::: I DATI

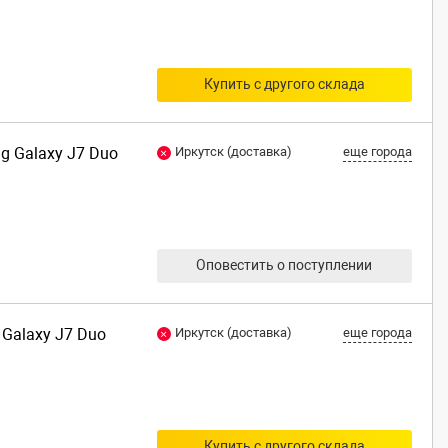
Купить с другого склада
ng Galaxy J7 Duo
Иркутск (доставка)
еще города
Оповестить о поступлении
 Galaxy J7 Duo
Иркутск (доставка)
еще города
Купить с другого склада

::::::

OBIETTIVO>
Riporta le righe del materiale qui sopra in un elenco numerato, omettendo le righe vuote e le immagini.

RISULTATO DEL COMPITO>
1. Купить с другого склада
2. ng Galaxy J7 Duo
3. Иркутск (доставка)
4. еще города
5. Оповестить о поступлении
6.  Galaxy J7 Duo
7. Иркутск (доставка)
8. еще города
9. Купить с другого склада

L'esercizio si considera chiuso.